◆ Selected text:
Downloading a large query result via CloudFetch on the 3.x driver could exhaust the JVM heap and throw java.lang.OutOfMemoryError: Java heap space (surfaced as Failed to ready chunk / Download failed for chunk index 0), where the 2.x driver succeeded at the same heap. This was a 2.x → 3.x regression.

Root cause

The OutOfMemoryError is on-heap. Each chunk was decompressed by materializing the entire decompressed Arrow payload into an on-heap byte[] (several times the compressed size) before parsing. With up to cloudFetchThreadPoolSize (default 16) chunks decompressing in parallel, transient on-heap usage scaled with download concurrency rather than with available heap.

(The parsed Arrow vectors themselves are off-heap, so they were not the cause — the transient on-heap decompression buffers were.)

Fix

Streamed decompression. Decompression is now streamed directly into the Arrow reader via DecompressionUtil.decompressToInputStream (a lazy LZ4FrameInputStream), so the decompressed payload is never materialized on-heap alongside the compressed bytes. Peak per-chunk on-heap cost drops from compressed + full-decompressed to compressed + one LZ4 block. Chunks are still downloaded, decompressed, and parsed in parallel ahead of consumption — throughput is unaffected.

This is the same LZ4FrameInputStream the 2.x Simba driver feeds its decompression through; this change simply pipes it into Arrow instead of buffering the output.

For constrained heaps

If a workload still hits OOM on a very small heap (many concurrent chunks × per-chunk cost), lower the existing cloudFetchThreadPoolSize connection property (default 16) to reduce the number of chunks buffered concurrently — this is the memory-vs-throughput lever. No new connection property is introduced.

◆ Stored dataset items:
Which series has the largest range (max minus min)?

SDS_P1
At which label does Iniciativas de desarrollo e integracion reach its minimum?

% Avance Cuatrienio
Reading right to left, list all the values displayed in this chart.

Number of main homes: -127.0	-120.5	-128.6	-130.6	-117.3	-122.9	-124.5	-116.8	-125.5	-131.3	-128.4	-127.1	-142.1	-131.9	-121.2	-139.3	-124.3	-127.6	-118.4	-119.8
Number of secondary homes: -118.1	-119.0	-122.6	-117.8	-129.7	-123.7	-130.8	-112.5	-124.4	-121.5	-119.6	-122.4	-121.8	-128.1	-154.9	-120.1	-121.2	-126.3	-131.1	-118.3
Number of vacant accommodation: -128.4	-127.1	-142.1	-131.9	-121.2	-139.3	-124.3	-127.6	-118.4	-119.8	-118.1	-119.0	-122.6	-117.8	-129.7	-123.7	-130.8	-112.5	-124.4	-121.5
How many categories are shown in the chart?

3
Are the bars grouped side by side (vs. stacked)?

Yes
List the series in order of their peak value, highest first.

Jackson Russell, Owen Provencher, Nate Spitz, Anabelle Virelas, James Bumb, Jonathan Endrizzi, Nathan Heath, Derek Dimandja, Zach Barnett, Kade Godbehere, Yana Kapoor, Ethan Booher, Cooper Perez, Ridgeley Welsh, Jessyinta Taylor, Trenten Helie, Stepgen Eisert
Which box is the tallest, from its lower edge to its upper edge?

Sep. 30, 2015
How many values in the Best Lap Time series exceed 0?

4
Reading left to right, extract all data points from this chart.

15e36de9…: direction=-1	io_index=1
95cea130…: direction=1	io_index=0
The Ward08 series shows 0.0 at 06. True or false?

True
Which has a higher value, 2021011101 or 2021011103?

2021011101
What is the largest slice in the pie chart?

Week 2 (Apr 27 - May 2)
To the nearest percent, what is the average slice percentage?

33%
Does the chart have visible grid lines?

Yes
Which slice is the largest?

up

◆ Task set:
a - Duplicate word for word the part of the CloudFetch fix note between "The OutOfMemoryError is" and "with available heap.", inclusive.
b - According to the CloudFetch fix note, what is the default value of the cloudFetchThreadPoolSize connection property?

◆ Solutions per task:
a -
The OutOfMemoryError is on-heap. Each chunk was decompressed by materializing the entire decompressed Arrow payload into an on-heap byte[] (several times the compressed size) before parsing. With up to cloudFetchThreadPoolSize (default 16) chunks decompressing in parallel, transient on-heap usage scaled with download concurrency rather than with available heap.

b - 16